The little girl leapt to her side, not knowing what to do, but worrying about her mother, and what her father could do. In the distance, a line of men rushed to the them. The clomping of their feet grew louder as their boots hit the ground in unison. Don Felipe dropped his whip and went to grab his wife to lift her from where she lay, but his daughter found strength to hold him off, bracing herself against him. With one hard crack across her face, she too landed in a heap next to his feet. Leonela struggled to get up, one arm raised against her face as she slipped and tried in vain to sit up. The pain in her back felt like it was on fire. She couldn’t move her legs, and as covered as they were in blood, she knew they weren’t broken. Somehow her back had given out. She saw her baby curled up next to her, and she too heard the roar of stamping feet coming her way.
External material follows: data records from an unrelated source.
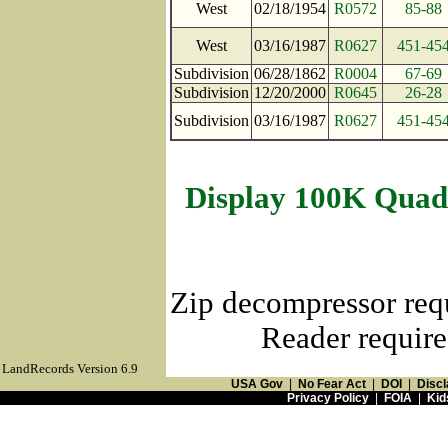
West
02/18/1954
R0572
85-88
West
03/16/1987
R0627
451-45
Subdivision
06/28/1862
R0004
67-69
Subdivision
12/20/2000
R0645
26-28
Subdivision
03/16/1987
R0627
451-45
Display 100K Quad
Zip decompressor req
Reader require
LandRecords Version 6.9
USA Gov
|
No Fear Act
|
DOI
|
Discl
Privacy Policy
|
FOIA
|
Kid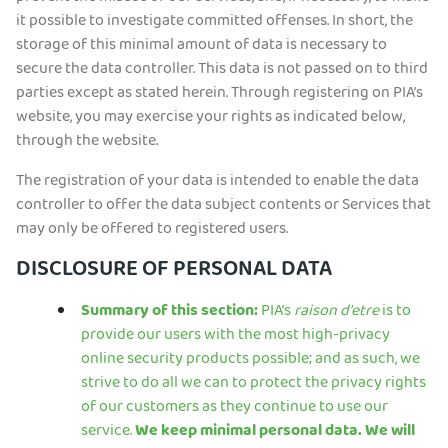
it possible to investigate committed offenses. In short, the
storage of this minimal amount of data is necessary to
secure the data controller. This data is not passed on to third
parties except as stated herein. Through registering on PIA’s
website, you may exercise your rights as indicated below,
through the website.
The registration of your data is intended to enable the data
controller to offer the data subject contents or Services that
may only be offered to registered users.
DISCLOSURE OF PERSONAL DATA
Summary of this section:
PIA’s
raison d'etre
is to
provide our users with the most high-privacy
online security products possible; and as such, we
strive to do all we can to protect the privacy rights
of our customers as they continue to use our
service.
We keep minimal personal data. We will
As her husband’s fist closed in her line of vision, she saw hands reach out and grab him. His scream of indignation and anger frightened her even more, and somehow, the shock wore off and she managed to get to her knees. The horse’s whinny alerted her, and she saw the cook’s young son leading the stallion to where she was; it was time to leave. Two men helped her get up on the horse, and her limp daughter’s body was handed to her. She straddled the horse bareback, one hand on the reins and another holding her baby close to her heart.
She saw where the men had restrained Felipe, and the group’s anger was palpable. She feared the worst, not for him, but for them. With one quick nudge, the horse headed down the path it had grown accustomed to, and they headed into town, away from the spectacle taking place behind them. In the air, all they could hear was the fat baby’s laughter as Don Felipe was no more.